_EXERCISE BRIEF_: Pick out every line in the lines below that contains the word "style". Case counts.

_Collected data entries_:
########
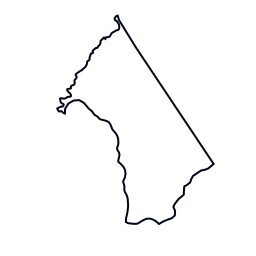 SVG path tracing the border of Kolda, rotated 236°
{"feature_id": "SEN-774", "entity_name": "Kolda", "entity_type": "Region", "adm_level": 1, "iso_a3": "SEN", "parent_name": "Senegal", "parent_adm1": "", "projection": "natural_earth1", "projection_center": [-14.005, 13.12], "detail": "fine", "context": "isolated", "style": "outline", "palette": "ink", "viewbox_px": 256, "rotation_deg": 236, "n_neighbors": 0, "source": "natural_earth", "source_scale": "10m", "svg_char_len": 3124}
<svg xmlns="http://www.w3.org/2000/svg" viewBox="0 0 256 256"><g transform="rotate(236 128 128)"><path d="M226.9,182.3L222.5,180.9L190.5,179.6L155.5,179.4L129.7,179.3L120.4,179.2L85.4,179.1L77.4,179.0L50.3,178.9L49.6,171.8L50.4,168.4L51.9,164.7L51.9,159.3L51.9,155.2L50.2,151.8L48.1,149.1L47.8,145.0L48.1,142.0L44.7,139.3L41.5,136.9L41.2,134.2L40.9,130.4L38.9,124.3L37.4,121.6L32.8,120.6L29.3,117.9L28.7,113.8L29.9,109.4L30.8,105.0L31.1,100.0L34.3,99.3L37.5,97.9L40.4,95.8L42.4,92.7L43.0,89.6L43.4,82.4L44.8,79.8L47.0,77.2L49.1,74.8L51.3,73.7L54.0,75.7L58.5,80.5L63.4,84.6L69.9,88.4L73.2,89.4L77.0,89.7L78.5,90.2L81.8,92.5L83.6,93.2L85.6,93.6L86.7,94.4L88.6,97.6L91.4,100.4L94.7,102.0L98.3,102.5L102.0,102.0L105.2,101.1L106.3,101.5L109.1,104.5L110.0,105.5L111.3,106.4L112.8,106.8L115.9,107.0L117.2,107.4L118.3,108.7L119.1,109.9L120.0,110.8L121.0,111.7L124.6,113.8L127.2,114.6L129.9,114.9L135.5,114.3L140.9,115.4L143.7,115.3L145.9,114.1L150.6,110.0L152.1,109.3L153.8,109.3L158.1,107.5L162.0,107.5L166.0,106.3L173.5,105.5L178.4,103.1L181.2,98.2L181.6,92.3L179.2,86.8L178.2,85.9L175.9,84.3L175.3,83.7L176.5,83.0L177.4,82.6L178.5,82.4L179.1,82.3L179.4,81.9L179.7,81.4L179.8,80.8L180.1,80.3L180.5,80.0L181.0,79.9L182.0,80.0L183.1,80.0L183.6,80.2L183.8,80.6L183.7,81.3L183.4,82.5L183.4,83.6L183.3,83.9L183.3,84.1L182.9,84.7L182.6,85.2L182.4,85.7L182.4,86.4L182.7,87.1L183.3,87.7L183.9,87.8L184.4,87.6L185.3,87.0L185.8,86.8L186.4,86.7L187.0,86.7L187.5,86.8L189.0,87.5L190.0,87.8L190.3,88.0L190.4,88.3L190.2,88.9L189.9,89.4L188.1,91.4L187.9,91.9L187.7,92.4L187.5,93.0L187.5,93.7L187.5,94.4L187.5,95.1L187.4,95.7L187.1,96.2L186.9,96.7L186.5,97.1L186.3,97.5L186.2,98.0L186.4,98.6L187.0,99.0L187.6,99.2L188.2,99.3L188.8,99.3L189.5,99.2L191.9,98.7L193.2,98.7L193.7,98.9L194.1,99.3L194.0,100.0L193.8,100.6L192.9,102.0L192.8,102.5L193.0,103.0L193.6,103.4L194.1,103.8L194.5,104.3L194.5,105.2L194.4,106.0L194.1,107.2L194.2,107.9L194.6,108.5L195.6,109.3L197.0,109.9L197.4,110.3L197.7,110.9L197.9,111.8L198.1,112.7L198.4,113.4L199.1,114.0L199.7,114.1L200.9,114.1L201.4,114.4L201.7,114.9L201.9,115.7L202.0,118.2L201.9,119.1L202.0,120.9L201.8,121.6L201.7,122.2L201.8,122.9L202.2,123.8L202.3,125.7L202.5,126.8L203.2,128.5L204.5,130.2L205.1,130.7L205.6,131.0L205.9,131.5L206.0,132.2L205.9,132.9L205.9,133.6L206.1,134.2L207.6,135.3L208.7,136.6L209.5,137.7L210.2,138.5L210.4,138.9L210.2,139.6L209.9,140.1L209.8,140.6L210.0,141.1L210.7,141.4L211.3,141.6L211.7,141.9L211.9,142.3L212.3,145.8L212.1,146.5L211.8,147.0L211.7,147.4L211.9,148.1L212.4,148.9L212.7,150.7L213.0,151.6L214.0,152.8L215.3,153.9L215.7,154.3L216.1,157.1L216.5,157.9L216.4,158.7L216.0,158.9L215.4,158.9L214.9,158.9L214.5,159.0L214.6,159.3L215.1,159.8L215.4,160.3L215.3,160.9L215.1,161.4L214.5,162.4L214.3,163.0L214.1,163.5L214.2,164.2L214.4,165.0L215.1,165.9L215.4,166.9L215.7,167.6L215.8,168.3L215.5,172.6L215.4,173.2L214.9,174.2L214.8,174.8L215.0,175.5L215.6,176.4L216.4,177.1L217.7,177.8L218.7,178.3L220.0,178.5L222.3,178.5L223.3,178.3L224.1,177.9L224.6,177.7L225.1,177.6L226.5,178.3L227.3,180.5L226.9,182.3L226.9,182.3Z" fill="none" stroke="#020617" stroke-width="2"/></g></svg>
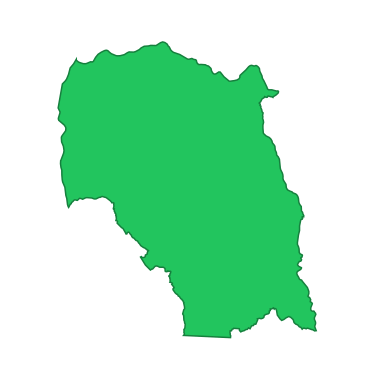 outline of Portel, Pará, Brazil, rotated 10°
{"feature_id": "56859067B89842377376701", "entity_name": "Portel", "entity_type": "district", "adm_level": 2, "iso_a3": "BRA", "parent_name": "Brazil", "parent_adm1": "Pará", "projection": "robinson", "projection_center": [-50.928, -2.621], "detail": "fine", "context": "isolated", "style": "filled", "palette": "green", "viewbox_px": 384, "rotation_deg": 10, "n_neighbors": 0, "source": "geoboundaries", "source_scale": "gbopen_adm2", "svg_char_len": 5972}
<svg xmlns="http://www.w3.org/2000/svg" viewBox="0 0 384 384"><g transform="rotate(10 192 192)"><path d="M158.8,272.0L164.6,276.1L165.8,274.9L166.6,274.7L168.5,271.6L169.9,271.0L171.3,271.1L173.1,271.7L176.7,271.1L177.4,271.3L178.7,272.0L179.3,274.5L179.6,274.9L181.0,274.9L181.4,274.7L181.5,274.1L182.5,274.3L182.9,273.9L183.7,274.1L184.7,273.8L185.0,274.2L184.9,275.6L184.5,276.6L184.6,278.2L184.4,278.7L183.9,278.6L183.9,279.1L184.7,279.7L185.2,280.6L185.2,281.2L185.6,281.6L185.9,283.9L186.2,284.2L186.0,284.7L187.0,284.7L188.5,285.3L188.1,286.7L189.0,287.2L190.5,288.9L190.9,289.0L190.9,289.6L190.1,290.6L190.3,291.6L193.2,294.5L194.8,295.4L195.3,295.3L195.6,295.5L196.6,296.9L197.6,297.0L199.6,299.1L200.6,299.4L200.8,299.9L201.7,300.4L202.7,301.9L203.2,302.2L203.1,302.8L204.5,306.2L205.0,308.3L204.3,309.5L204.0,313.7L205.2,315.1L206.3,319.6L207.1,320.8L207.5,322.3L208.2,323.2L208.3,323.7L208.6,327.1L207.9,329.1L208.3,330.1L208.4,331.7L209.0,332.6L209.1,333.7L208.6,334.7L255.2,328.7L255.1,327.2L254.9,326.5L254.4,326.0L254.3,325.0L253.8,323.9L253.7,322.1L255.0,321.8L255.4,320.1L256.5,319.6L256.7,319.0L262.3,318.4L262.8,320.1L264.3,321.3L265.5,320.4L267.8,319.3L268.7,318.2L270.3,317.7L271.3,316.0L272.9,316.6L273.9,313.5L275.7,312.8L276.2,311.3L277.8,311.1L278.9,306.4L278.4,305.5L280.2,304.7L282.0,304.8L283.5,304.1L284.5,303.1L284.6,301.0L285.9,299.8L288.4,298.6L289.1,297.6L288.8,295.8L289.7,295.2L289.4,293.5L290.8,293.4L292.2,292.0L293.3,293.1L293.8,292.3L295.0,292.6L295.8,293.9L297.4,298.4L300.7,301.7L302.6,302.9L304.6,301.6L306.6,299.5L308.9,297.8L311.0,298.3L313.8,300.1L315.2,302.9L317.1,304.1L319.1,304.5L321.2,306.2L322.6,306.3L324.3,308.0L325.2,306.8L326.3,306.6L328.2,306.9L329.1,306.1L329.6,306.0L333.7,306.7L334.9,306.7L336.9,307.5L338.4,307.0L336.4,303.6L336.2,302.5L336.5,300.9L336.5,299.8L336.2,298.6L334.6,296.0L334.4,294.4L335.2,291.1L334.6,289.8L333.9,289.5L333.1,288.4L332.6,288.1L331.7,288.5L330.2,288.2L329.6,287.6L329.2,286.5L329.1,285.1L329.9,281.1L329.4,280.4L328.7,279.9L327.6,279.6L327.4,279.1L327.6,277.5L326.4,275.8L326.0,275.4L325.2,275.3L324.3,274.6L324.7,271.8L324.3,269.6L322.2,266.0L316.2,260.8L315.2,259.7L314.0,259.6L312.9,259.1L311.8,257.4L310.1,255.5L309.3,253.9L309.3,252.8L310.1,251.5L312.5,249.4L313.0,248.1L312.9,247.5L310.3,246.8L309.1,246.0L308.6,245.3L308.7,244.2L309.7,241.8L310.9,241.3L311.5,240.7L311.6,239.5L310.6,238.2L310.7,237.6L311.6,237.0L311.7,235.1L311.3,234.7L309.3,234.2L308.1,232.9L307.3,229.4L306.3,227.3L305.0,225.5L304.6,223.6L304.3,215.8L304.6,211.3L303.8,206.7L303.9,201.7L304.1,200.3L304.4,199.9L305.2,199.7L305.5,198.9L304.9,197.8L304.9,197.2L306.3,197.1L306.2,195.9L304.9,194.1L304.4,192.8L303.1,191.7L302.1,187.3L300.2,185.5L299.0,183.6L297.9,179.8L296.9,177.9L296.1,177.1L295.6,176.5L294.4,175.9L291.5,175.3L290.5,174.5L288.2,174.1L286.0,173.4L285.5,173.1L284.1,171.3L283.2,168.1L279.9,164.4L279.2,162.8L278.9,160.7L278.3,158.9L277.6,157.6L275.5,154.7L274.8,153.2L272.4,144.6L270.8,142.4L269.1,141.1L268.2,138.4L266.7,136.3L265.7,132.6L265.0,131.7L262.7,129.7L261.8,127.7L260.3,126.0L258.6,124.9L255.2,123.9L252.3,122.0L251.9,121.2L250.7,116.6L250.2,113.7L250.4,111.0L249.7,108.9L248.8,107.4L248.7,105.5L248.2,104.3L248.3,101.8L247.2,101.0L246.2,98.5L245.1,97.1L244.9,95.5L243.9,95.0L244.0,93.8L243.6,93.3L242.9,93.1L242.8,92.4L243.9,91.3L244.8,88.2L246.7,86.5L247.0,85.4L248.5,85.9L249.4,85.7L249.8,85.5L250.1,84.4L250.4,84.2L253.1,84.5L254.4,84.4L255.3,84.8L255.5,84.0L257.9,81.9L259.5,79.8L259.7,79.4L259.8,78.2L259.5,77.7L258.8,77.6L257.6,77.9L252.8,77.5L249.9,78.0L248.9,77.7L248.3,77.1L247.5,75.6L243.5,70.0L241.6,67.8L240.7,65.4L237.8,61.3L236.9,58.6L235.6,57.4L234.2,56.6L233.1,56.3L231.3,57.2L228.8,56.9L227.4,57.4L226.1,58.7L223.9,62.4L219.2,68.6L219.0,69.2L219.2,71.0L218.6,72.4L216.8,73.9L214.5,74.9L210.2,76.3L209.2,76.3L203.5,73.0L199.0,69.0L197.6,69.1L195.0,71.5L193.8,72.0L192.8,71.8L191.9,71.3L190.3,69.5L189.2,67.0L186.4,65.1L184.9,65.0L183.0,64.4L178.9,64.8L176.7,65.3L175.5,64.8L174.5,63.9L174.1,63.3L173.4,61.6L172.6,61.1L170.6,61.1L168.7,60.5L165.9,61.8L164.6,61.9L156.0,58.7L149.5,57.7L147.7,56.8L146.3,55.7L144.5,53.2L143.1,52.3L141.9,50.7L139.3,49.5L137.1,49.3L135.1,50.4L131.2,54.0L125.8,54.8L123.9,55.7L119.6,56.8L116.8,59.0L115.4,60.9L111.9,63.6L110.2,64.4L105.7,65.0L104.1,66.1L101.5,68.5L97.5,70.3L94.7,70.9L93.4,70.9L88.5,69.8L86.1,68.5L85.3,67.8L84.0,67.3L82.8,67.3L81.2,68.0L78.2,70.2L75.6,72.7L73.7,76.1L72.2,80.4L71.4,81.2L69.5,81.4L66.1,83.6L64.7,84.2L62.6,84.5L59.4,84.1L57.6,83.7L55.2,82.3L55.0,81.4L53.2,86.3L50.5,91.0L50.0,97.6L48.9,102.6L47.9,104.7L45.6,108.1L45.6,132.5L48.1,136.0L48.2,137.3L47.6,142.4L47.7,143.3L48.4,144.6L54.5,148.2L56.2,150.0L56.8,151.4L56.9,153.7L54.4,158.9L53.9,160.3L53.9,161.2L54.9,165.3L57.4,169.3L58.8,173.5L58.8,176.1L57.4,183.5L57.2,183.8L57.6,187.0L58.7,190.5L60.0,193.1L60.9,197.9L62.1,202.5L62.9,204.6L66.0,209.4L68.4,217.3L69.8,220.1L71.6,226.0L72.6,227.9L73.2,228.6L74.3,225.2L75.1,224.5L75.2,223.4L76.4,222.0L77.3,220.5L78.1,220.0L80.3,220.2L80.7,220.0L82.3,217.8L83.6,217.7L85.6,218.1L88.2,216.2L89.4,215.8L94.3,215.3L96.9,215.8L98.6,215.5L101.5,213.4L102.5,213.2L104.2,212.0L108.4,212.4L113.0,214.8L114.1,215.6L115.0,216.6L116.3,216.2L117.0,216.5L117.0,217.6L117.6,219.5L117.4,222.0L117.6,222.4L118.4,222.2L118.3,223.0L118.9,224.1L118.9,224.6L119.7,225.3L119.8,226.1L120.3,226.2L121.2,227.9L121.0,228.6L121.8,229.4L121.7,229.9L122.2,231.6L122.2,232.4L121.9,233.1L122.1,233.4L122.8,233.2L123.7,233.8L123.7,235.7L128.8,239.3L130.4,239.9L133.4,243.5L134.3,244.8L135.1,244.6L135.4,243.1L136.6,242.5L137.1,242.7L138.8,244.5L139.3,244.6L140.5,246.3L141.4,247.2L142.6,247.4L145.2,249.4L146.9,249.7L148.2,251.4L149.1,251.9L150.8,253.7L153.8,255.1L155.4,255.4L156.4,256.1L157.2,256.2L157.8,256.9L158.6,256.9L159.3,257.4L158.7,258.1L158.5,259.6L158.7,260.7L157.0,262.3L157.2,263.6L156.6,264.5L155.4,265.0L154.2,265.1L153.3,264.4L152.6,265.0L158.8,272.0Z" fill="#22c55e" stroke="#15803d" stroke-width="1.5"/></g></svg>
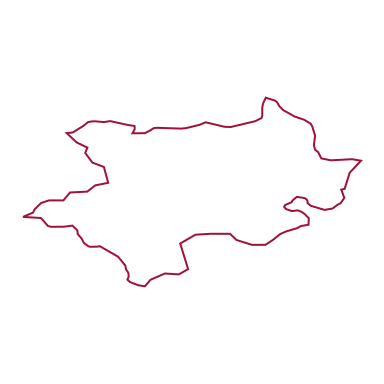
########
_RESPONSE BELOW_:
{"feature_id": "SEN-774", "entity_name": "Kolda", "entity_type": "Region", "adm_level": 1, "iso_a3": "SEN", "parent_name": "Senegal", "parent_adm1": "", "projection": "natural_earth1", "projection_center": [-14.005, 13.12], "detail": "fine", "context": "isolated", "style": "outline", "palette": "ink", "viewbox_px": 256, "rotation_deg": 236, "n_neighbors": 0, "source": "natural_earth", "source_scale": "10m", "svg_char_len": 3124}
{"feature_id": "56859067B89842377376701", "entity_name": "Portel", "entity_type": "district", "adm_level": 2, "iso_a3": "BRA", "parent_name": "Brazil", "parent_adm1": "Pará", "projection": "robinson", "projection_center": [-50.928, -2.621], "detail": "fine", "context": "isolated", "style": "filled", "palette": "green", "viewbox_px": 384, "rotation_deg": 10, "n_neighbors": 0, "source": "geoboundaries", "source_scale": "gbopen_adm2", "svg_char_len": 5972}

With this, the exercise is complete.